Several nights ago, I had the good fortune to acquire, at the very last minute, a pair of tickets to a special showing of Labyrinth at the Brattle Theatre. I took Jazmin with me, and pointed out that, being a Bowie tribute taking place down in Harvard Square -- a place crawling with self-aware weirdos even when the weirdo community isn't in active mourning -- at least a few people in the crowd were likely to dress up. If she wanted to wear any of the evening gowns she'd snagged when she modeled for one of my dearest designers, that event might be a good time.

I wore trousers, boots, a ruffled blouse, and a long coat with satin lapels, topped with a fedora. Menswear, basically. Minimal makeup. I do not drag up especially well. I probably could, if cast as male and given time to work on that specific character, but in general, the note I hit is less Billy Tipton than Marlene Dietrich. I'm still distinctly me, just in clothing of a style that's traditionally considered more masculine than feminine.

David Bowie was the first time I ran into a male entertainer and realized that I could nick his fashion sense wholesale, make absolutely no alterations for my personal gender identity, and be equally fucking fabulous.

I realize that sounds petty. Of all the things you could say about an artist who spent almost fifty years of his life making music and kicking holes in pop culture, going with "He was a really snappy dresser," seems pithy. Our society has an especially difficult time with it. You're denigrated if you don't meet what are honestly some pretty arbitrary standards of beauty, on the basis that if you just had more willpower you'd get there. But pour all that willpower into it, and you're denigrated again on the basis that only vain and shallow people care about appearances.

There's no way to win. Especially if appearances are important to you. There's no good way to explain the difference between 'I feel inadequate for not meeting beauty standards' and 'if I cannot make the outfit look the way I want it to, my brain itches the entire day'. I gather most people think they're the same thing.

Bowie was always beautifully turned out. Didn't matter whether he was happy, sad, busy, resting, out of his head on drugs, or just deeply disquieted by everything about the 1980s. It was clearly important to him. It wasn't really about being shocking; even when he's in a traditionally masculine suit, he's had it done in shiny burgundy, and when he takes the jacket off he's wearing matching sleeve garters. It's about being meticulous and feeling appropriately finished.

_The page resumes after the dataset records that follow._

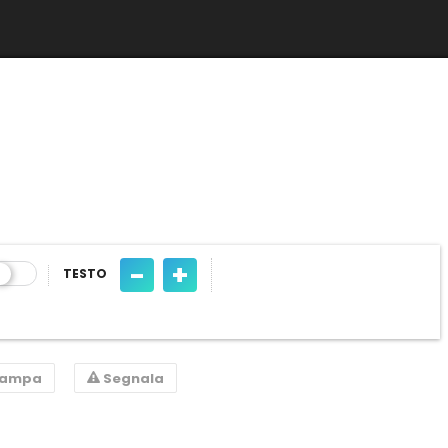
-
+
TESTO
tampa
Segnala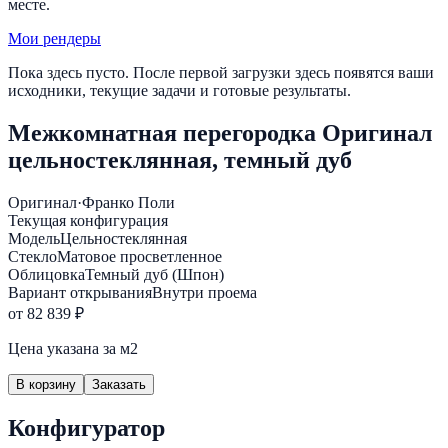
месте.
Мои рендеры
Пока здесь пусто. После первой загрузки здесь появятся ваши
исходники, текущие задачи и готовые результаты.
Межкомнатная перегородка Оригинал
цельностеклянная, темный дуб
Оригинал
·
Франко Поли
Текущая конфигурация
Модель
Цельностеклянная
Стекло
Матовое просветленное
Облицовка
Темный дуб (Шпон)
Вариант открывания
Внутри проема
от 82 839 ₽
Цена указана за м2
В корзину
Заказать
Конфигуратор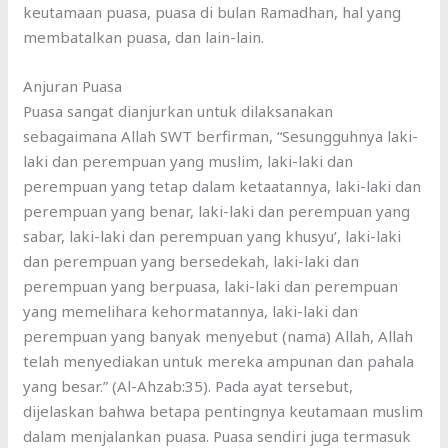
keutamaan puasa, puasa di bulan Ramadhan, hal yang
membatalkan puasa, dan lain-lain.
Anjuran Puasa
Puasa sangat dianjurkan untuk dilaksanakan
sebagaimana Allah SWT berfirman, “Sesungguhnya laki-
laki dan perempuan yang muslim, laki-laki dan
perempuan yang tetap dalam ketaatannya, laki-laki dan
perempuan yang benar, laki-laki dan perempuan yang
sabar, laki-laki dan perempuan yang khusyu’, laki-laki
dan perempuan yang bersedekah, laki-laki dan
perempuan yang berpuasa, laki-laki dan perempuan
yang memelihara kehormatannya, laki-laki dan
perempuan yang banyak menyebut (nama) Allah, Allah
telah menyediakan untuk mereka ampunan dan pahala
yang besar.” (Al-Ahzab:35). Pada ayat tersebut,
dijelaskan bahwa betapa pentingnya keutamaan muslim
dalam menjalankan puasa. Puasa sendiri juga termasuk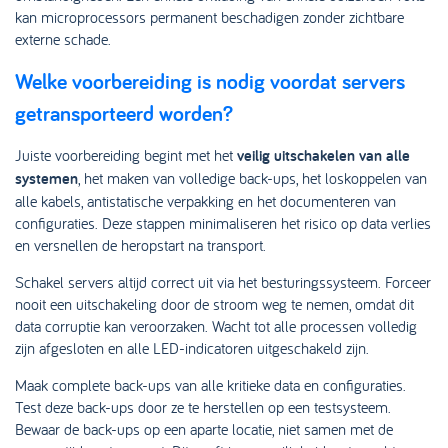
kan microprocessors permanent beschadigen zonder zichtbare
externe schade.
Welke voorbereiding is nodig voordat servers
getransporteerd worden?
Juiste voorbereiding begint met het
veilig uitschakelen van alle
systemen
, het maken van volledige back-ups, het loskoppelen van
alle kabels, antistatische verpakking en het documenteren van
configuraties. Deze stappen minimaliseren het risico op data verlies
en versnellen de heropstart na transport.
Schakel servers altijd correct uit via het besturingssysteem. Forceer
nooit een uitschakeling door de stroom weg te nemen, omdat dit
data corruptie kan veroorzaken. Wacht tot alle processen volledig
zijn afgesloten en alle LED-indicatoren uitgeschakeld zijn.
Maak complete back-ups van alle kritieke data en configuraties.
Test deze back-ups door ze te herstellen op een testsysteem.
Bewaar de back-ups op een aparte locatie, niet samen met de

I don't know why other people dress up, but I do it because it's part of the ritual that prepares me for going out and dealing with humans. A trip to CVS for shampoo and chocolate really just requires pants and whatever outerwear the weather dictates, but whenever I go out and do something front-facing -- work doors at a theater or reception at the studio, attend an event, talk to producers -- where I'm going to have to interact with people face-to-face in some sort of meaningful way, I am far more comfortable with makeup and a collection of clothes that has been put together as an actual, coordinated outfit. I don't think I'm unfit for human company without them, but they do serve a purpose. I'm essentially going out in character as someone who is heavily based on me, but has a lot more energy for tedious small talk, and a lot less of a tendency to sit in a corner and watch the all the aliens do their strange social dance. It completes the transformation.

I don't know why Bowie did it either; there are some intimations, especially early on, that it was for more or less the same reasons I do, but I don't know for sure, and he's no longer around to ask. I do know that Bowie always looked enviably at home in everything he wore, no matter how outrageous it was. I got the distinct feeling, especially after watching him do his own face backstage, that this stemmed from the fact that he knew exactly what it looked like, because he'd meant to do that.

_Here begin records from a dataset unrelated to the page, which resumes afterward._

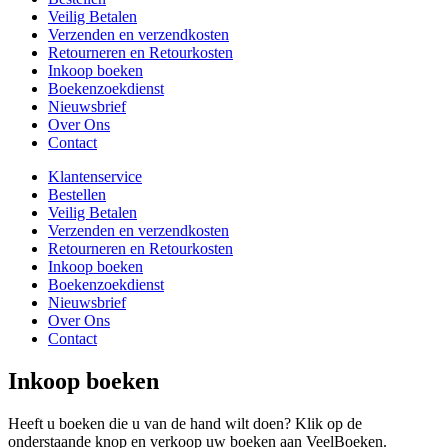
Veilig Betalen
Verzenden en verzendkosten
Retourneren en Retourkosten
Inkoop boeken
Boekenzoekdienst
Nieuwsbrief
Over Ons
Contact
Klantenservice
Bestellen
Veilig Betalen
Verzenden en verzendkosten
Retourneren en Retourkosten
Inkoop boeken
Boekenzoekdienst
Nieuwsbrief
Over Ons
Contact
Inkoop boeken
Heeft u boeken die u van de hand wilt doen? Klik op de
onderstaande knop en verkoop uw boeken aan VeelBoeken.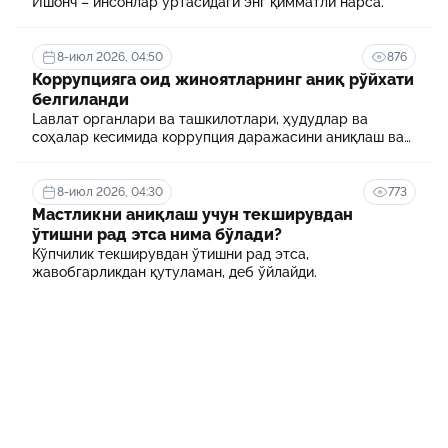
Ишонч – инсонлар ўртасидаги энг қимматли нарса.
8-июл 2026, 04:50
876
Коррупцияга оид жиноятларнинг аниқ рўйхати
белгиланди
Lавлат органлари ва ташкилотлари, ҳудудлар ва
соҳалар кесимида коррупция даражасини аниқлаш ва
уни минималлаштириш мақсадида коррупцияга оид
хавф-хатарлар харитаси шакллантирилади
8-июл 2026, 04:30
773
Мастликни аниқлаш учун текширувдан
ўтишни рад этса нима бўлади?
Кўпчилик текширувдан ўтишни рад этса,
жавобгарликдан қутуламан, деб ўйлайди.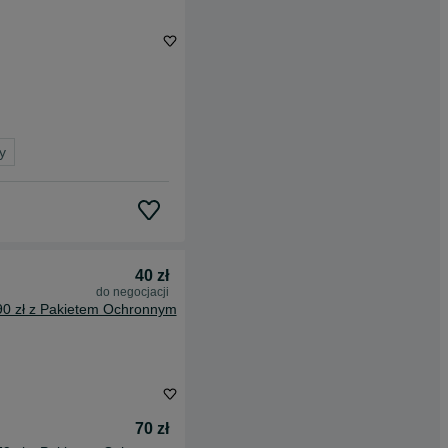
y
40 zł
do negocjacji
90 zł z Pakietem Ochronnym
70 zł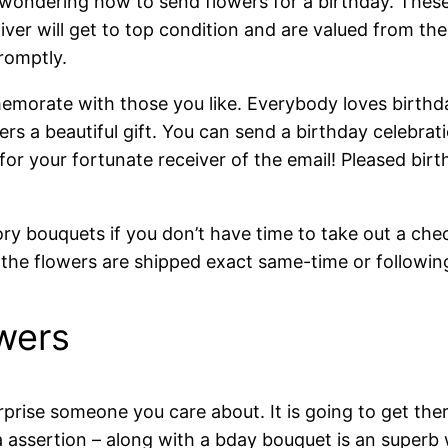
e wondering how to send flowers for a birthday. Thes
liver will get to top condition and are valued from th
promptly.
emorate with those you like. Everybody loves birthd
s a beautiful gift. You can send a birthday celebrat
for your fortunate receiver of the email! Pleased bir
ry bouquets if you don’t have time to take out a chec
nd the flowers are shipped exact same-time or followin
wers
rise someone you care about. It is going to get there
s a assertion – along with a bday bouquet is an super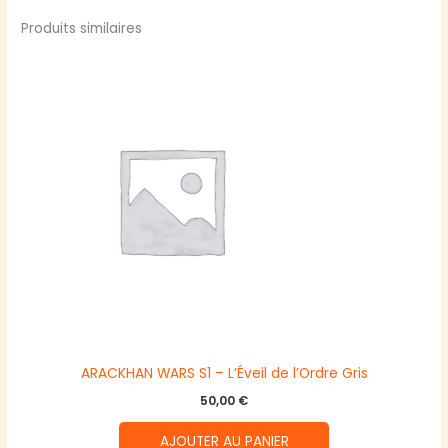
Produits similaires
ARACKHAN WARS S1 – L’Éveil de l’Ordre Gris
50,00
€
AJOUTER AU PANIER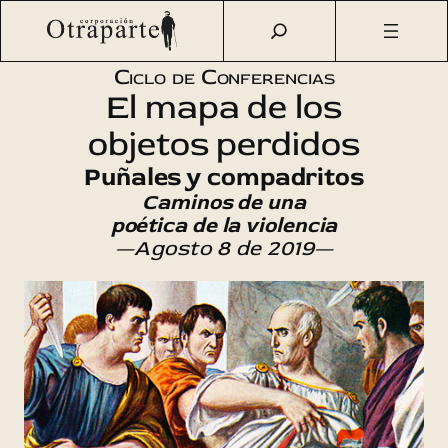
Saltar
Otraparte.org
/
Agenda Cultural
/
Literatura
/
Puñales y
al
compadritos
contenido
Ciclo de Conferencias
El mapa de los
objetos perdidos
Puñales y compadritos
Caminos de una
poética de la violencia
—Agosto 8 de 2019—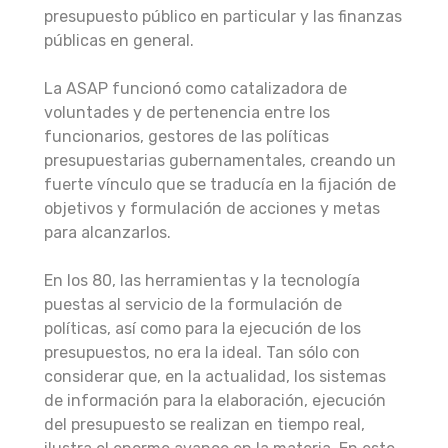
presupuesto público en particular y las finanzas
públicas en general.
La ASAP funcionó como catalizadora de
voluntades y de pertenencia entre los
funcionarios, gestores de las políticas
presupuestarias gubernamentales, creando un
fuerte vínculo que se traducía en la fijación de
objetivos y formulación de acciones y metas
para alcanzarlos.
En los 80, las herramientas y la tecnología
puestas al servicio de la formulación de
políticas, así como para la ejecución de los
presupuestos, no era la ideal. Tan sólo con
considerar que, en la actualidad, los sistemas
de información para la elaboración, ejecución
del presupuesto se realizan en tiempo real,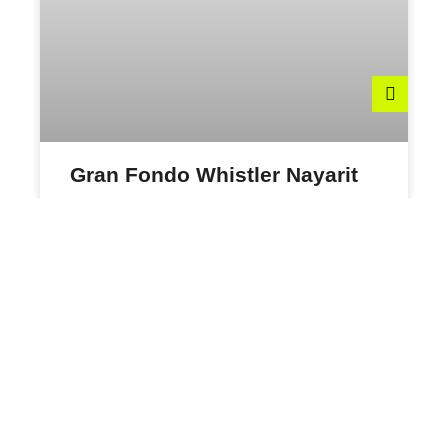
Gran Fondo Whistler Nayarit
VER RESULTADOS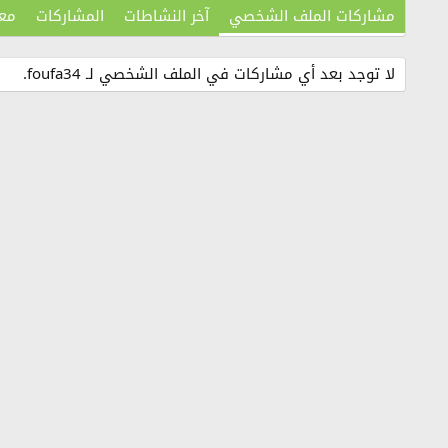
مشاركات الملف الشخصي
آخر النشاطات
المشاركات
مع
لا توجد بعد أي مشاركات في الملف الشخصي لـ foufa34.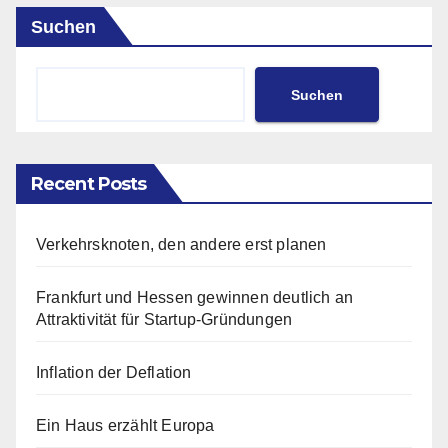
Suchen
Suchen
Recent Posts
Verkehrsknoten, den andere erst planen
Frankfurt und Hessen gewinnen deutlich an
Attraktivität für Startup-Gründungen
Inflation der Deflation
Ein Haus erzählt Europa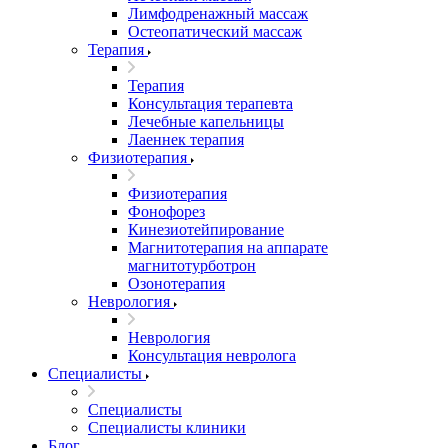
Лимфодренажный массаж
Остеопатический массаж
Терапия
Терапия
Консультация терапевта
Лечебные капельницы
Лаеннек терапия
Физиотерапия
Физиотерапия
Фонофорез
Кинезиотейпирование
Магнитотерапия на аппарате
магнитотурботрон
Озонотерапия
Неврология
Неврология
Консультация невролога
Специалисты
Специалисты
Специалисты клиники
Блог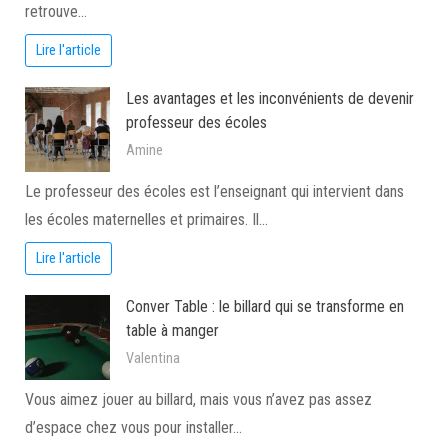
retrouve…
Lire l'article
Les avantages et les inconvénients de devenir
professeur des écoles
Amine
Le professeur des écoles est l’enseignant qui intervient dans
les écoles maternelles et primaires. Il…
Lire l'article
Conver Table : le billard qui se transforme en
table à manger
Valentina
Vous aimez jouer au billard, mais vous n’avez pas assez
d’espace chez vous pour installer…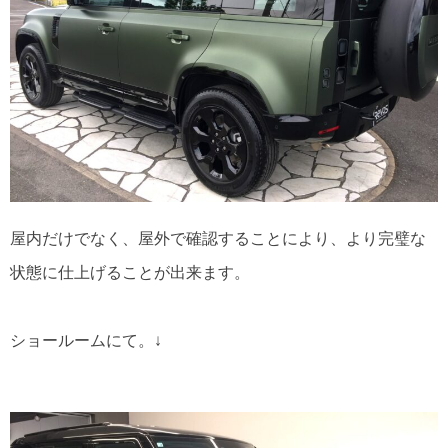
屋内だけでなく、屋外で確認することにより、より完璧な
状態に仕上げることが出来ます。
ショールームにて。↓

The fact that "I meant to do that" is an integral part of the success of any outfit is something that most people don't think to point out to you, ever. It turns out to apply to a lot of things, some of them rather important. The attitude that reassures people that you should absolutely be wearing whatever it is you're wearing also tends to reassure them that you should absolutely be doing whatever it is you're doing, or standing wherever it is you're standing, or walking through whatever door you're walking through, and so on and so forth. "I meant to do that" also trumps "that looks weird" a surprisingly large amount of the time, and not just with clothes. It works for minor things, like recovering after you've screwed something up on stage, but also for more important ones. The more you wander through life acting like there's nothing wrong with the books you read or the songs you sing or the thing you've done to your hair, the more people will treat you like that's true.

It was an important lesson to absorb. I'm glad I managed to cadge it from someone who turned out to be a decent, if very strange and brightly-colored, human being; it's also a thing that can be taken advantage of if you're sociopathic. I'd like to think I wouldn't have listened as well to an asshole, but that also means I'd be missing half of my social skills, because I wouldn't have had any idea how to learn them by just fucking up with grace.